La tragédie du décès de la femme de Pointe-aux-Trembles amène à poser des actions pour la sécurité publique en général. Toutefois, appliquer une interdiction totale à une race de chien m'apparaît une solution très paresseuse politiquement et dénudée d'analyse intelligente par certains élus.

Pourrions-nous tout simplement exiger aux propriétaires de certaines races ayant des antécédents de dangerosité (pitbulls et autres races à déterminer par les spécialistes canins) à obtenir un certificat de non-dangerosité valide pour une durée qui pourrait être établie d'une durée d'un an ou encore de deux ans selon l'évaluation.
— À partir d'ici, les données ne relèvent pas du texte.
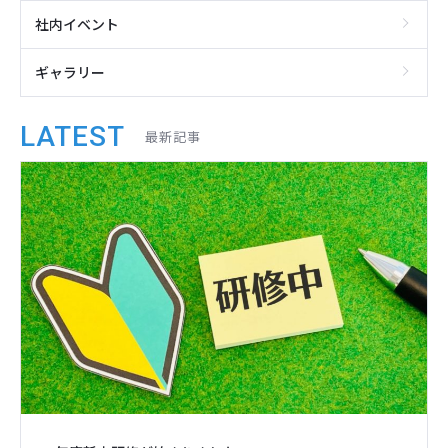
社内イベント
ギャラリー
LATEST
最新記事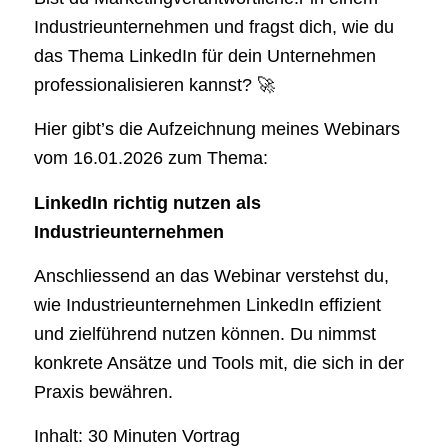
Industrieunternehmen und fragst dich, wie du
das Thema LinkedIn für dein Unternehmen
professionalisieren kannst? 🚀
Hier gibt’s die Aufzeichnung meines Webinars
vom 16.01.2026 zum Thema:
LinkedIn richtig nutzen als
Industrieunternehmen
Anschliessend an das Webinar verstehst du,
wie Industrieunternehmen LinkedIn effizient
und zielführend nutzen können. Du nimmst
konkrete Ansätze und Tools mit, die sich in der
Praxis bewähren.
Inhalt: 30 Minuten Vortrag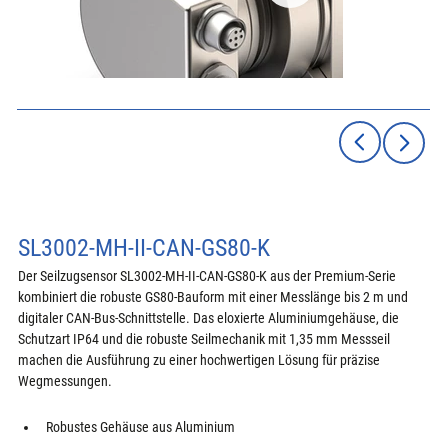
SL3002-MH-II-CAN-GS80-K
Der Seilzugsensor SL3002-MH-II-CAN-GS80-K aus der Premium-Serie 
kombiniert die robuste GS80-Bauform mit einer Messlänge bis 2 m und 
digitaler CAN-Bus-Schnittstelle. Das eloxierte Aluminiumgehäuse, die 
Schutzart IP64 und die robuste Seilmechanik mit 1,35 mm Messseil 
machen die Ausführung zu einer hochwertigen Lösung für präzise 
Wegmessungen.
Robustes Gehäuse aus Aluminium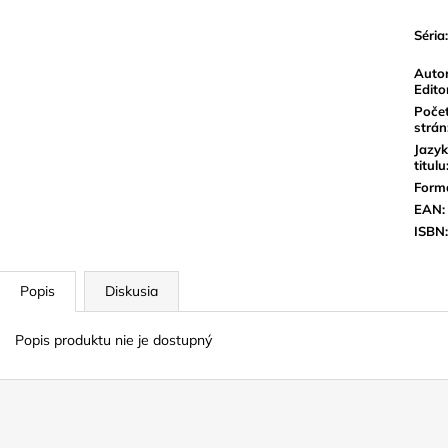
Séria
:
Autor
Edito
Poče
strán
Jazyk
titulu
Form
EAN
:
ISBN
:
Popis
Diskusia
Popis produktu nie je dostupný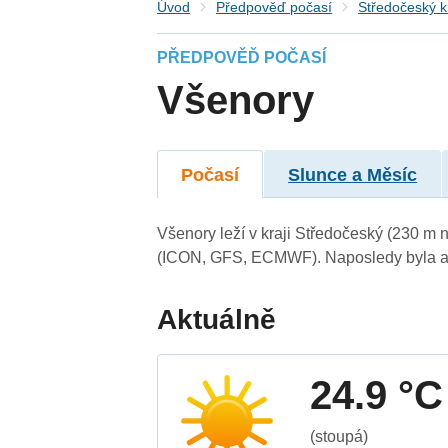
Úvod
Předpověď počasí
Středočeský k
PŘEDPOVĚĎ POČASÍ
Všenory
Počasí
Slunce a Měsíc
Všenory leží v kraji Středočeský (230 m 
(ICON, GFS, ECMWF). Naposledy byla ak
Aktuálně
24.9 °C
(stoupá)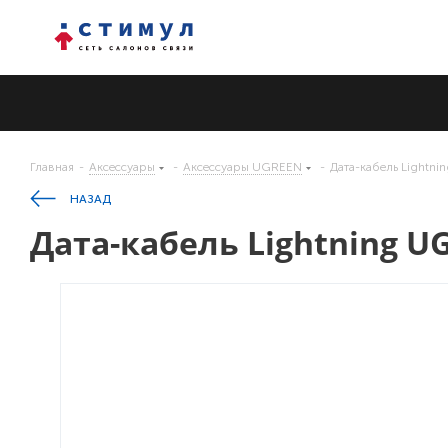
Главная
-
Аксессуары
-
Аксессуары UGREEN
-
Дата-кабель Lightni
НАЗАД
Дата-кабель Lightning U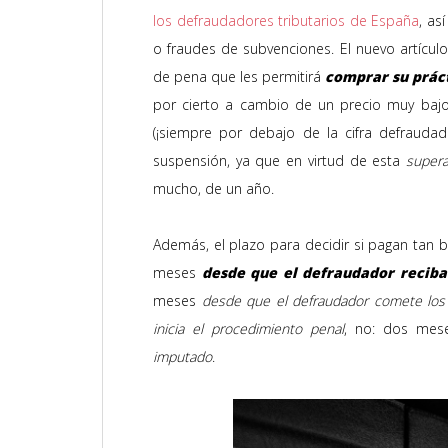
los defraudadores tributarios de España
, as
o fraudes de subvenciones. El nuevo artículo
de pena que les permitirá
comprar su práct
por cierto a cambio de un precio muy bajo
(¡siempre por debajo de la cifra defraudad
suspensión, ya que en virtud de esta
super
mucho, de un año.
Además, el plazo para decidir si pagan tan b
meses
desde que el defraudador reciba
meses
desde que el defraudador comete los
inicia el procedimiento penal
, no: dos me
imputado
.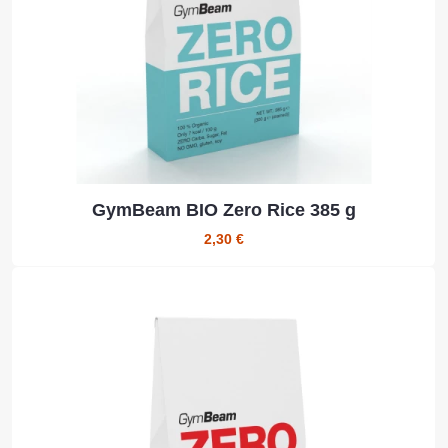
GymBeam BIO Zero Rice 385 g
2,30 €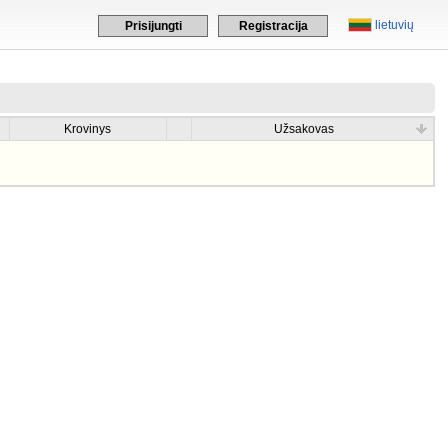
lietuvių
Prisijungti
Registracija
Krovinys
Užsakovas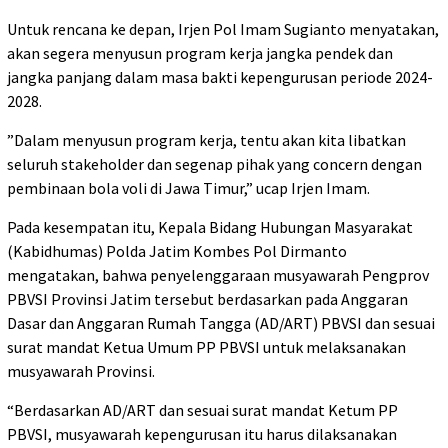
Untuk rencana ke depan, Irjen Pol Imam Sugianto menyatakan,
akan segera menyusun program kerja jangka pendek dan
jangka panjang dalam masa bakti kepengurusan periode 2024-
2028.
”Dalam menyusun program kerja, tentu akan kita libatkan
seluruh stakeholder dan segenap pihak yang concern dengan
pembinaan bola voli di Jawa Timur,” ucap Irjen Imam.
Pada kesempatan itu, Kepala Bidang Hubungan Masyarakat
(Kabidhumas) Polda Jatim Kombes Pol Dirmanto
mengatakan, bahwa penyelenggaraan musyawarah Pengprov
PBVSI Provinsi Jatim tersebut berdasarkan pada Anggaran
Dasar dan Anggaran Rumah Tangga (AD/ART) PBVSI dan sesuai
surat mandat Ketua Umum PP PBVSI untuk melaksanakan
musyawarah Provinsi.
“Berdasarkan AD/ART dan sesuai surat mandat Ketum PP
PBVSI, musyawarah kepengurusan itu harus dilaksanakan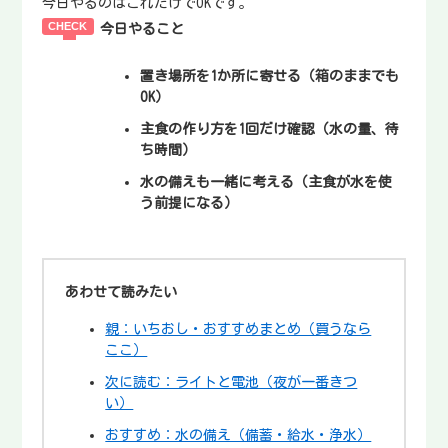
今日やるのはこれだけでOKです。
今日やること
置き場所を1か所に寄せる
（箱のままでも
OK）
主食の作り方を1回だけ確認
（水の量、待
ち時間）
水の備えも一緒に考える
（主食が水を使
う前提になる）
あわせて読みたい
親：いちおし・おすすめまとめ（買うなら
ここ）
次に読む：ライトと電池（夜が一番きつ
い）
おすすめ：水の備え（備蓄・給水・浄水）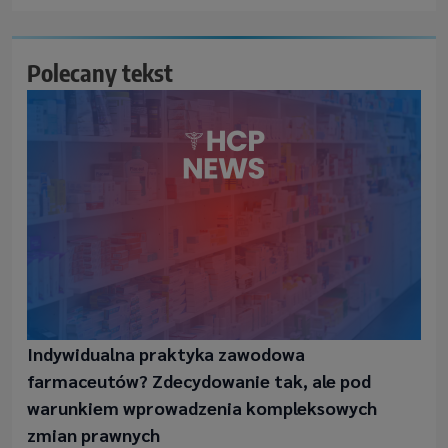
Polecany tekst
Indywidualna praktyka zawodowa
farmaceutów? Zdecydowanie tak, ale pod
warunkiem wprowadzenia kompleksowych
zmian prawnych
Plutôt que de faire tuer ou d'interdire tous les chiens de certaines races alors qu'ils sont différents les uns des autres, pourquoi appliquer une solution politiquement paresseuse interdisant certaines races alors que c'est du cas par cas?

Pourrait-on également donner le mandat à un organisme responsable de la région comme la SPA de la Mauricie à émettre les certificats de non-dangerosité?

La SPA Mauricie pourrait recevoir des revenus réguliers et récurrents grâce à ce nouveau mandat qui, en plus, créerait des emplois locaux.

Exemple: on pourrait demander 100 $ par évaluation et certificat de non-dangerosité réalisés chaque deux ans. Des critères précis pourraient être bâtis par des spécialistes canins sur la non-dangerosité de l'animal afin d'émettre le certificat de non-dangerosité.

Comme on le fait pour des libérations conditionnelles, on évaluerait la dangerosité et les chiens dangereux pour les humains pourraient être euthanasiés s'ils représentent un risque trop important pour la sécurité publique. Mais au moins avec cette façon de faire, on ne s'attaquerait qu'aux chiens représentant un danger réel pour la sécurité publique.

Quand on voit les politiciens sortir toutes sortes de solutions non réfléchies en lançant des grandes interdictions au lieu de se creuser les méninges pour trouver des solutions intelligentes qui respectent les gens et leurs différences, on peut se désoler.

Toutefois, un chien dangereux peut mettre en péril la sécurité publique et il appartient aux politiciens de légiférer. Mais cela doit être fait intelligemment.

Si en plus on contribue à créer des emplois, eh bien, pourquoi pas, ça m'apparaît brillant comme façon de penser. Gérons donc avec intelligence, chers élus!